Assalaamu’alaikum,
Sebagian orang menuduh Syekh Muhamad bin Abdul Wahab melakukan gerakanya semata-mata untuk membantu keluarga Su’ud agar dapat menguasai tanah-tanah yang banyak dan keluar dari kekuasaan Daulah ‘Utsmaniyah. Mereka juga mengatakan bahwasanya dia adalah agen inggris di Baghdad. Mohon penjelasanya, terima kasih.
Sebagian orang menuduh Syekh Muhamad bin Abdul Wahab melakukan gerakanya semata-mata untuk membantu keluarga Su’ud agar dapat menguasai tanah-tanah yang banyak dan keluar dari kekuasaan Daulah ‘Utsmaniyah. Mereka juga mengatakan bahwasanya dia adalah agen inggris di Baghdad. Mohon penjelasanya, terima kasih.
Jawab:
Wa ‘alaikumussalam warohmatullah wa barokatuh, dan terima kasih.
Barangsiapa yang mengetahui perjalanan hidup Syekh Muhamad bin Abdul Wahab –rahimahullah– dengan objektif, tidak mungkin akan mengatakan seperti itu.
Syaikh Muhamad bin Abdul Wahab adalah Imam Mujadid (pembaharu) bagi pilar-pilar ketauhidan
yang telah redup, hal itu disaksikan oleh banyak ulama umat, baik dari
India, Mesir, Syam, atau dari negeri-negeri muslim yang lain.
Syaikh Muhamad Ridho –rahimahullah– berkata:
Anda melihat dalam kitab-kitab sejarah modern, bahwa lafadz “al-wahabiyah” digunakan untuk menyebut para pengikut Syekh Muhamad bin Abdul Wahab ulama sunni pembaharu kebangkitan agama di Nejed yang terkenal itu.
Dan penguasa al-Astanah ingin
mengotori citra gerakan pembaharuan itu, mereka menyebarluaskan berita
bahwa gerakan tersebut adalah gerakan menciptakan madzhab baru yang
diada-adakan dalam Islam yang menyelisihi madzhab ahli sunnah wal jama’ah,
dan mereka mempengaruhi para ulama dan mufti ahlussunah agar melakukan
penolakan terhadap madzhab ini dan menyatakan sesat dan kafir para
pengikutnya!
Dan mereka (para pengikut Syekh
Muhamad bin Abdul Wahab) mengingkari setiap madzhab dalam masalah usul
selain madzhab salafus soleh, dan mengikuti madzhab Imam Ahmad bin
Hambal dan para pengikutnya dalam masalah furu’.
Akan tetapi Daulah Utsmaniyah
dan pemerintahan Mesir ketika itu lebih kuat dari mereka dalam
menjelaskan kepada rakyat mereka bahwa mereka (kaum wahabi) menganut
madzhab baru.

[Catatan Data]
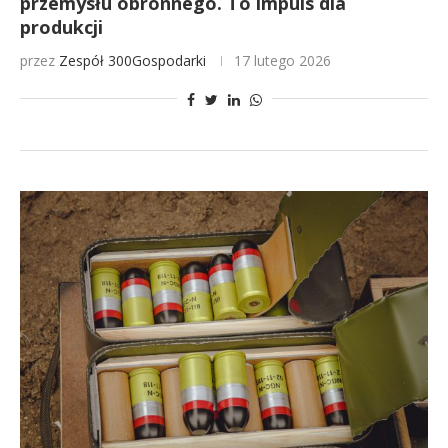
przemysłu obronnego. To impuls dla
produkcji
przez
Zespół 300Gospodarki
17 lutego 2026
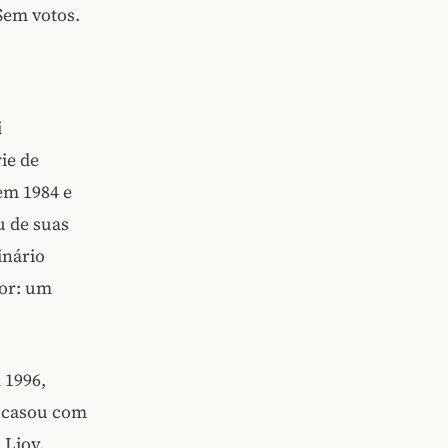
Sem votos.
i
ie de
em 1984 e
u de suas
inário
ior: um
 1996,
e casou com
 Lioy.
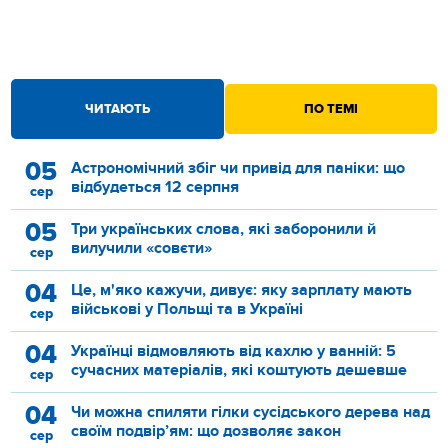
ЧИТАЮТЬ
ПО ТЕМІ
05
Астрономічний збіг чи привід для паніки: що
відбудеться 12 серпня
сер
05
Три українських слова, які заборонили й
вилучили «совєти»
сер
04
Це, м'яко кажучи, дивує: яку зарплату мають
військові у Польщі та в Україні
сер
04
Українці відмовляють від кахлю у ванній: 5
сучасних матеріалів, які коштують дешевше
сер
04
Чи можна спиляти гілки сусідського дерева над
своїм подвір’ям: що дозволяє закон
сер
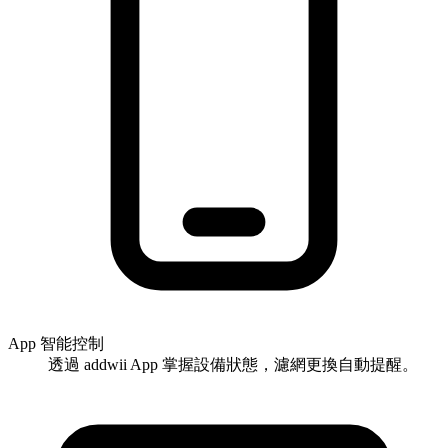
App 智能控制
透過 addwii App 掌握設備狀態，濾網更換自動提醒。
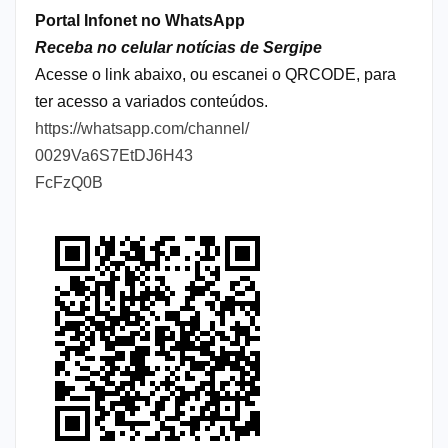
Portal Infonet no WhatsApp
Receba no celular notícias de Sergipe
Acesse o link abaixo, ou escanei o QRCODE, para
ter acesso a variados conteúdos.
https://whatsapp.com/channel/
0029Va6S7EtDJ6H43
FcFzQ0B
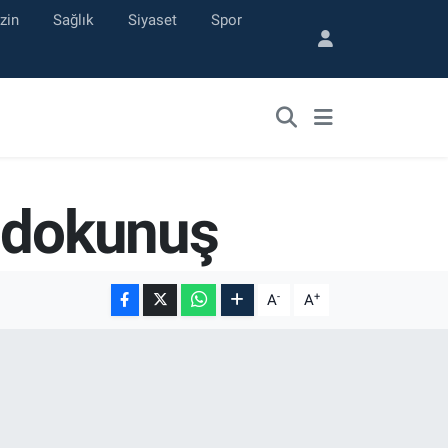
zin
Sağlık
Siyaset
Spor
i dokunuş
-
+
A
A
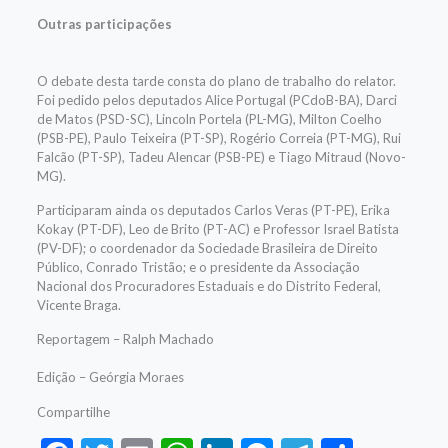
Outras participações
O debate desta tarde consta do plano de trabalho do relator.
Foi pedido pelos deputados Alice Portugal (PCdoB-BA), Darci
de Matos (PSD-SC), Lincoln Portela (PL-MG), Milton Coelho
(PSB-PE), Paulo Teixeira (PT-SP), Rogério Correia (PT-MG), Rui
Falcão (PT-SP), Tadeu Alencar (PSB-PE) e Tiago Mitraud (Novo-
MG).
Participaram ainda os deputados Carlos Veras (PT-PE), Erika
Kokay (PT-DF), Leo de Brito (PT-AC) e Professor Israel Batista
(PV-DF); o coordenador da Sociedade Brasileira de Direito
Público, Conrado Tristão; e o presidente da Associação
Nacional dos Procuradores Estaduais e do Distrito Federal,
Vicente Braga.
Reportagem – Ralph Machado
Edição – Geórgia Moraes
Compartilhe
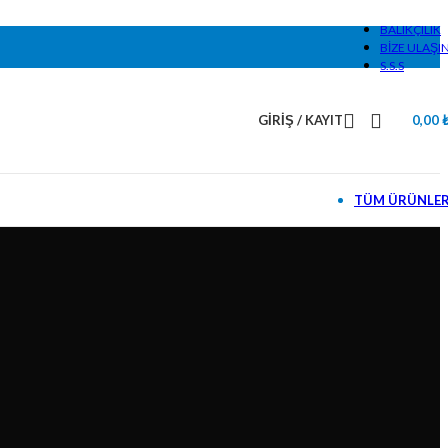
BALIKÇILIK
BIZE ULAŞI
S.S.S
GIRIŞ / KAYIT
0,00
TÜM ÜRÜNLE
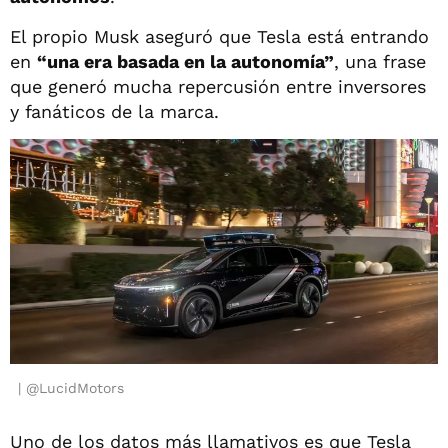
El propio Musk aseguró que Tesla está entrando
en
“una era basada en la autonomía”
, una frase
que generó mucha repercusión entre inversores
y fanáticos de la marca.
@LucidMotors
Uno de los datos más llamativos es que Tesla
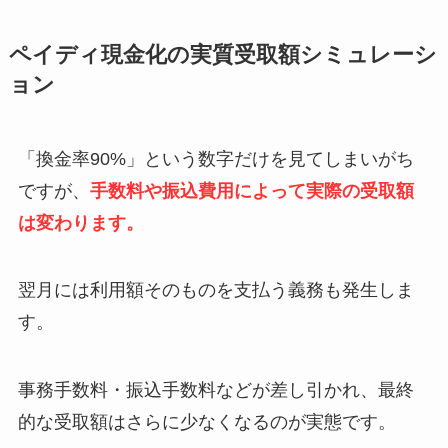
ペイディ現金化の実質受取額シミュレーシ
ョン
「換金率90%」という数字だけを見てしまいがち
ですが、
手数料や振込費用によって実際の受取額
は変わります。
翌月には利用額そのものを支払う義務も発生しま
す。
事務手数料・振込手数料などが差し引かれ、最終
的な受取額はさらに少なくなるのが実態です。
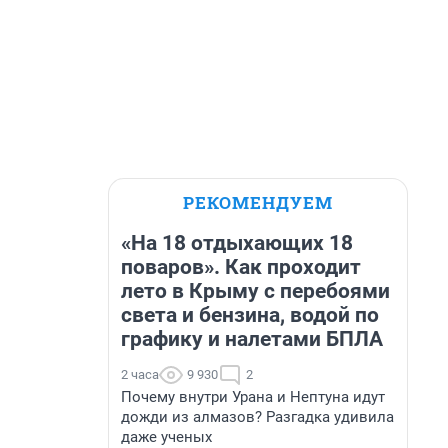
РЕКОМЕНДУЕМ
«На 18 отдыхающих 18
поваров». Как проходит
лето в Крыму с перебоями
света и бензина, водой по
графику и налетами БПЛА
2 часа
9 930
2
Почему внутри Урана и Нептуна идут
дожди из алмазов? Разгадка удивила
даже ученых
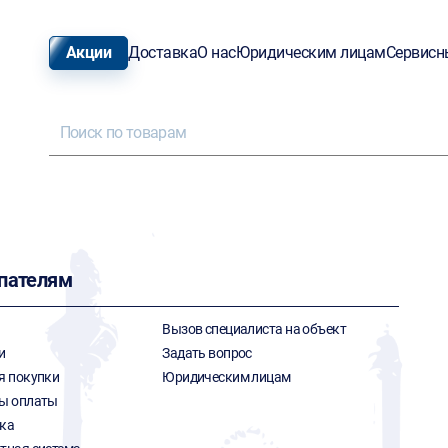
Акции
Доставка
О нас
Юридическим лицам
Сервисн
пателям
Вызов специалиста на объект
и
Задать вопрос
я покупки
Юридическим лицам
ы оплаты
ка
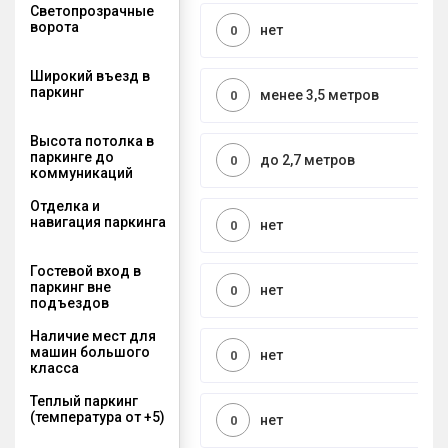
Светопрозрачные
ворота
нет
0
Широкий въезд в
паркинг
менее 3,5 метров
0
Высота потолка в
паркинге до
до 2,7 метров
0
коммуникаций
Отделка и
навигация паркинга
нет
0
Гостевой вход в
паркинг вне
нет
0
подъездов
Наличие мест для
машин большого
нет
0
класса
Теплый паркинг
(температура от +5)
нет
0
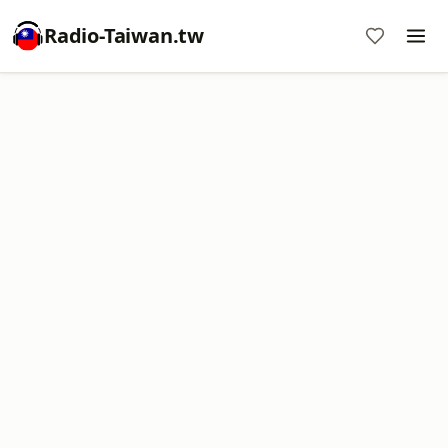
Radio-Taiwan.tw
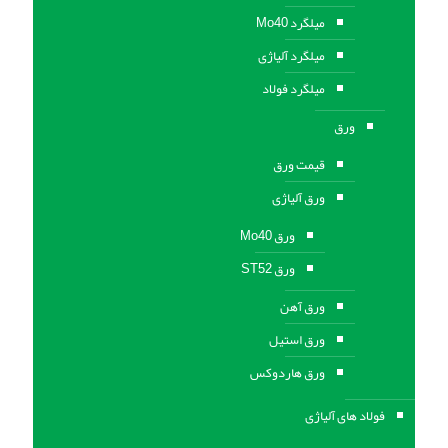
میلگرد Mo40
میلگرد آلیاژی
میلگرد فولاد
ورق
قیمت ورق
ورق آلیاژی
ورق Mo40
ورق ST52
ورق آهن
ورق استيل
ورق هاردوکس
فولاد های آلیاژی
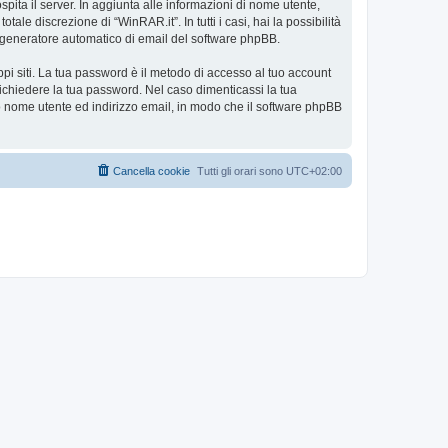
spita il server. In aggiunta alle informazioni di nome utente,
ale discrezione di “WinRAR.it”. In tutti i casi, hai la possibilità
ul generatore automatico di email del software phpBB.
ppi siti. La tua password è il metodo di accesso al tuo account
richiedere la tua password. Nel caso dimenticassi la tua
uo nome utente ed indirizzo email, in modo che il software phpBB
Cancella cookie
Tutti gli orari sono
UTC+02:00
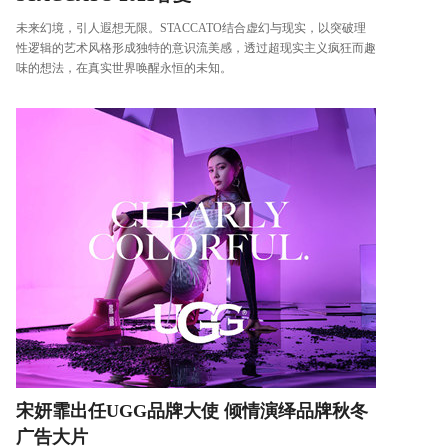
未来幻境，引人遐想无限。STACCATO结合虚幻与现实，以突破理
性逻辑的艺术风格形成独特的意识流美感，透过超现实主义疯狂而趣
味的想法，在真实世界唤醒永恒的未知。
宋妍霏出任UGG品牌大使 倾情演绎品牌秋冬
广告大片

URAIAN SOAL
Apakah setiap pernyataan berikut sesuai dengan teks tentang Syekh Muhamad bin Abdul Wahab? Jawab ya atau tidak untuk masing-masing, lalu kutip kata-kata teks yang menentukannya.
1. Menurut Syaikh Muhamad Ridho, lafadz "al-wahabiyah" dipakai untuk menyebut para pengikut Syekh Muhamad bin Abdul Wahab.
2. Dalam masalah furu', para pengikut Syekh Muhamad bin Abdul Wahab mengikuti madzhab Imam Syafi'i.
3. Ulama yang menyaksikan peran Syekh Muhamad bin Abdul Wahab sebagai pembaharu hanya berasal dari Mesir.

JAWABAN SOAL
1. Ya: "digunakan untuk menyebut para pengikut Syekh Muhamad bin Abdul Wahab"
2. Tidak: "mengikuti madzhab Imam Ahmad bin Hambal dan para pengikutnya dalam masalah furu’"
3. Tidak: "baik dari India, Mesir, Syam, atau dari negeri-negeri muslim yang lain"